- [Directions]:
Duplicate every line of the data below, word for word and in the same order, with no changes.
==== Source material
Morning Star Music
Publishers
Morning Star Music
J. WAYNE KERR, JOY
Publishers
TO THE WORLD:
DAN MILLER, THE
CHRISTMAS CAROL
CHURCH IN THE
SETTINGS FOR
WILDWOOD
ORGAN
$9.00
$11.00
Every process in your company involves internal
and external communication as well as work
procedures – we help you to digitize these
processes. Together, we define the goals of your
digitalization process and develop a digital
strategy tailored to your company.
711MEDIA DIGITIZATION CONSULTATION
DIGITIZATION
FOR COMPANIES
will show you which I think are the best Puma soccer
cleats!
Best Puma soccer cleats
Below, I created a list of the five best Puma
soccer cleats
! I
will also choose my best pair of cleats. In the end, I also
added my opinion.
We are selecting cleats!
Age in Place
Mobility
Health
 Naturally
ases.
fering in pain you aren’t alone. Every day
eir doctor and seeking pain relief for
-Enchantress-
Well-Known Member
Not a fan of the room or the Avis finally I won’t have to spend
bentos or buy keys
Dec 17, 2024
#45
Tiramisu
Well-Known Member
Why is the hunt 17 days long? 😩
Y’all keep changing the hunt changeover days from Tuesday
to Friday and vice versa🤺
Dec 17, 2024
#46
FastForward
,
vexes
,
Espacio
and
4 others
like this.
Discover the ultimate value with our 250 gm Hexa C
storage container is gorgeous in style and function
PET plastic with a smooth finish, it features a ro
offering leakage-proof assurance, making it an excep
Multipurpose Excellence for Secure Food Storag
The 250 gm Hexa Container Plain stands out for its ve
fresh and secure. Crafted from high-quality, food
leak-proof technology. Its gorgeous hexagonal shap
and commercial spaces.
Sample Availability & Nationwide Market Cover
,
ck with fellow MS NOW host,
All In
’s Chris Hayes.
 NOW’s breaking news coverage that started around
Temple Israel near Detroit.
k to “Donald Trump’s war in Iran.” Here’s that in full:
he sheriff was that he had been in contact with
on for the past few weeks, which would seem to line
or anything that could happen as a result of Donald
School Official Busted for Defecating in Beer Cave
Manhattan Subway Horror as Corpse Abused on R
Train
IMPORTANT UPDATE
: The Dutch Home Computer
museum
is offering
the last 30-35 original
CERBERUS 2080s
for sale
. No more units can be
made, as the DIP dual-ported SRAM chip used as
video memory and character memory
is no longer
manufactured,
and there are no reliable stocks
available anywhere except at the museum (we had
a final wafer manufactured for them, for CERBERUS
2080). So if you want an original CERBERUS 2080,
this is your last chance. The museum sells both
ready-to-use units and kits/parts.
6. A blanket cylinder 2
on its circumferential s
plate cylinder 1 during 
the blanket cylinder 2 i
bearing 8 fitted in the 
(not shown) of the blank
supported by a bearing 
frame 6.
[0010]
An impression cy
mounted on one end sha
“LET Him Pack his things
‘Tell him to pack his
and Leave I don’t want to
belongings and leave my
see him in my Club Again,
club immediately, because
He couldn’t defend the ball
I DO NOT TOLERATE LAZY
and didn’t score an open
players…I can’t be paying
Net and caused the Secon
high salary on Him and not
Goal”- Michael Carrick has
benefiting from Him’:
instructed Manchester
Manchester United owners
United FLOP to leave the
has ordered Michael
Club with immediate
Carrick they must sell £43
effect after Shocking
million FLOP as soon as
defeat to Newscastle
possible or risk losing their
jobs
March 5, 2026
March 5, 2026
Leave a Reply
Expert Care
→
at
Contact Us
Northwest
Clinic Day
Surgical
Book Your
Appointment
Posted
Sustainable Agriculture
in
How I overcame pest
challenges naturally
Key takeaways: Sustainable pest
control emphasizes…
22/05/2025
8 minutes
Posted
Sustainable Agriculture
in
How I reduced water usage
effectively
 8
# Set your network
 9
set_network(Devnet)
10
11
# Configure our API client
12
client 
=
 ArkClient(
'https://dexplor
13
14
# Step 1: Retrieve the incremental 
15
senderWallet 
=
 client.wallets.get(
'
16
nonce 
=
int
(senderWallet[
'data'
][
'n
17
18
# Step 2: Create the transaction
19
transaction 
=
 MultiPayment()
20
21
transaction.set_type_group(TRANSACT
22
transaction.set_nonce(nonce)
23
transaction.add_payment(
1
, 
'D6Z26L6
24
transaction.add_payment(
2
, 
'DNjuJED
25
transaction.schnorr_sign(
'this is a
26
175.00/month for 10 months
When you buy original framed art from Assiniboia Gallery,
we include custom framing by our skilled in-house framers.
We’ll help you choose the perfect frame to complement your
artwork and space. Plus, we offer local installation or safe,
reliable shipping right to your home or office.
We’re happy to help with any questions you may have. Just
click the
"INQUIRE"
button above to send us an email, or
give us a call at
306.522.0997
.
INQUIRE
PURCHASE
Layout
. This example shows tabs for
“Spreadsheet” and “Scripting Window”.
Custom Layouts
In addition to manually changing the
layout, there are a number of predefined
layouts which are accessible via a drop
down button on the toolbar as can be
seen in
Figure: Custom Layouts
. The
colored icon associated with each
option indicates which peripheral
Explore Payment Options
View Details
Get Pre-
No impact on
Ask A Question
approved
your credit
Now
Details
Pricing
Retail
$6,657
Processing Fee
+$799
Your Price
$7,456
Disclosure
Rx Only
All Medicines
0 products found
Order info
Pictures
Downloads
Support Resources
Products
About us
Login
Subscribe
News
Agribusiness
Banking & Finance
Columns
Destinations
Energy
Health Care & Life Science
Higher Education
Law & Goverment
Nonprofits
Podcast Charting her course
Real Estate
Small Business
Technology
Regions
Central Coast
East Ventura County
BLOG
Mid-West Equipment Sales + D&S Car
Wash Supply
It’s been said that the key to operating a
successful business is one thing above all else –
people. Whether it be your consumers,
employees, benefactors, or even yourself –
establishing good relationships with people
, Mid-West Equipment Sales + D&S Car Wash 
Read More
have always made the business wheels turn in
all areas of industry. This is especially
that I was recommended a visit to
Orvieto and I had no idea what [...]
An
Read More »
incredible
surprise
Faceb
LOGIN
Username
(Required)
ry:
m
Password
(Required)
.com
========
- [Exercise result]:
Morning Star Music
Publishers
Morning Star Music
J. WAYNE KERR, JOY
Publishers
TO THE WORLD:
DAN MILLER, THE
CHRISTMAS CAROL
CHURCH IN THE
SETTINGS FOR
WILDWOOD
ORGAN
$9.00
$11.00
Every process in your company involves internal
and external communication as well as work
procedures – we help you to digitize these
processes. Together, we define the goals of your
digitalization process and develop a digital
strategy tailored to your company.
711MEDIA DIGITIZATION CONSULTATION
DIGITIZATION
FOR COMPANIES
will show you which I think are the best Puma soccer
cleats!
Best Puma soccer cleats
Below, I created a list of the five best Puma
soccer cleats
! I
will also choose my best pair of cleats. In the end, I also
added my opinion.
We are selecting cleats!
Age in Place
Mobility
Health
 Naturally
ases.
fering in pain you aren’t alone. Every day
eir doctor and seeking pain relief for
-Enchantress-
Well-Known Member
Not a fan of the room or the Avis finally I won’t have to spend
bentos or buy keys
Dec 17, 2024
#45
Tiramisu
Well-Known Member
Why is the hunt 17 days long? 😩
Y’all keep changing the hunt changeover days from Tuesday
to Friday and vice versa🤺
Dec 17, 2024
#46
FastForward
,
vexes
,
Espacio
and
4 others
like this.
Discover the ultimate value with our 250 gm Hexa C
storage container is gorgeous in style and function
PET plastic with a smooth finish, it features a ro
offering leakage-proof assurance, making it an excep
Multipurpose Excellence for Secure Food Storag
The 250 gm Hexa Container Plain stands out for its ve
fresh and secure. Crafted from high-quality, food
leak-proof technology. Its gorgeous hexagonal shap
and commercial spaces.
Sample Availability & Nationwide Market Cover
,
ck with fellow MS NOW host,
All In
’s Chris Hayes.
 NOW’s breaking news coverage that started around
Temple Israel near Detroit.
k to “Donald Trump’s war in Iran.” Here’s that in full:
he sheriff was that he had been in contact with
on for the past few weeks, which would seem to line
or anything that could happen as a result of Donald
School Official Busted for Defecating in Beer Cave
Manhattan Subway Horror as Corpse Abused on R
Train
IMPORTANT UPDATE
: The Dutch Home Computer
museum
is offering
the last 30-35 original
CERBERUS 2080s
for sale
. No more units can be
made, as the DIP dual-ported SRAM chip used as
video memory and character memory
is no longer
manufactured,
and there are no reliable stocks
available anywhere except at the museum (we had
a final wafer manufactured for them, for CERBERUS
2080). So if you want an original CERBERUS 2080,
this is your last chance. The museum sells both
ready-to-use units and kits/parts.
6. A blanket cylinder 2
on its circumferential s
plate cylinder 1 during 
the blanket cylinder 2 i
bearing 8 fitted in the 
(not shown) of the blank
supported by a bearing 
frame 6.
[0010]
An impression cy
mounted on one end sha
“LET Him Pack his things
‘Tell him to pack his
and Leave I don’t want to
belongings and leave my
see him in my Club Again,
club immediately, because
He couldn’t defend the ball
I DO NOT TOLERATE LAZY
and didn’t score an open
players…I can’t be paying
Net and caused the Secon
high salary on Him and not
Goal”- Michael Carrick has
benefiting from Him’:
instructed Manchester
Manchester United owners
United FLOP to leave the
has ordered Michael
Club with immediate
Carrick they must sell £43
effect after Shocking
million FLOP as soon as
defeat to Newscastle
possible or risk losing their
jobs
March 5, 2026
March 5, 2026
Leave a Reply
Expert Care
→
at
Contact Us
Northwest
Clinic Day
Surgical
Book Your
Appointment
Posted
Sustainable Agriculture
in
How I overcame pest
challenges naturally
Key takeaways: Sustainable pest
control emphasizes…
22/05/2025
8 minutes
Posted
Sustainable Agriculture
in
How I reduced water usage
effectively
 8
# Set your network
 9
set_network(Devnet)
10
11
# Configure our API client
12
client 
=
 ArkClient(
'https://dexplor
13
14
# Step 1: Retrieve the incremental 
15
senderWallet 
=
 client.wallets.get(
'
16
nonce 
=
int
(senderWallet[
'data'
][
'n
17
18
# Step 2: Create the transaction
19
transaction 
=
 MultiPayment()
20
21
transaction.set_type_group(TRANSACT
22
transaction.set_nonce(nonce)
23
transaction.add_payment(
1
, 
'D6Z26L6
24
transaction.add_payment(
2
, 
'DNjuJED
25
transaction.schnorr_sign(
'this is a
26
175.00/month for 10 months
When you buy original framed art from Assiniboia Gallery,
we include custom framing by our skilled in-house framers.
We’ll help you choose the perfect frame to complement your
artwork and space. Plus, we offer local installation or safe,
reliable shipping right to your home or office.
We’re happy to help with any questions you may have. Just
click the
"INQUIRE"
button above to send us an email, or
give us a call at
306.522.0997
.
INQUIRE
PURCHASE
Layout
. This example shows tabs for
“Spreadsheet” and “Scripting Window”.
Custom Layouts
In addition to manually changing the
layout, there are a number of predefined
layouts which are accessible via a drop
down button on the toolbar as can be
seen in
Figure: Custom Layouts
. The
colored icon associated with each
option indicates which peripheral
Explore Payment Options
View Details
Get Pre-
No impact on
Ask A Question
approved
your credit
Now
Details
Pricing
Retail
$6,657
Processing Fee
+$799
Your Price
$7,456
Disclosure
Rx Only
All Medicines
0 products found
Order info
Pictures
Downloads
Support Resources
Products
About us
Login
Subscribe
News
Agribusiness
Banking & Finance
Columns
Destinations
Energy
Health Care & Life Science
Higher Education
Law & Goverment
Nonprofits
Podcast Charting her course
Real Estate
Small Business
Technology
Regions
Central Coast
East Ventura County
BLOG
Mid-West Equipment Sales + D&S Car
Wash Supply
It’s been said that the key to operating a
successful business is one thing above all else –
people. Whether it be your consumers,
employees, benefactors, or even yourself –
establishing good relationships with people
, Mid-West Equipment Sales + D&S Car Wash 
Read More
have always made the business wheels turn in
all areas of industry. This is especially
that I was recommended a visit to
Orvieto and I had no idea what [...]
An
Read More »
incredible
surprise
Faceb
LOGIN
Username
(Required)
ry:
m
Password
(Required)
.com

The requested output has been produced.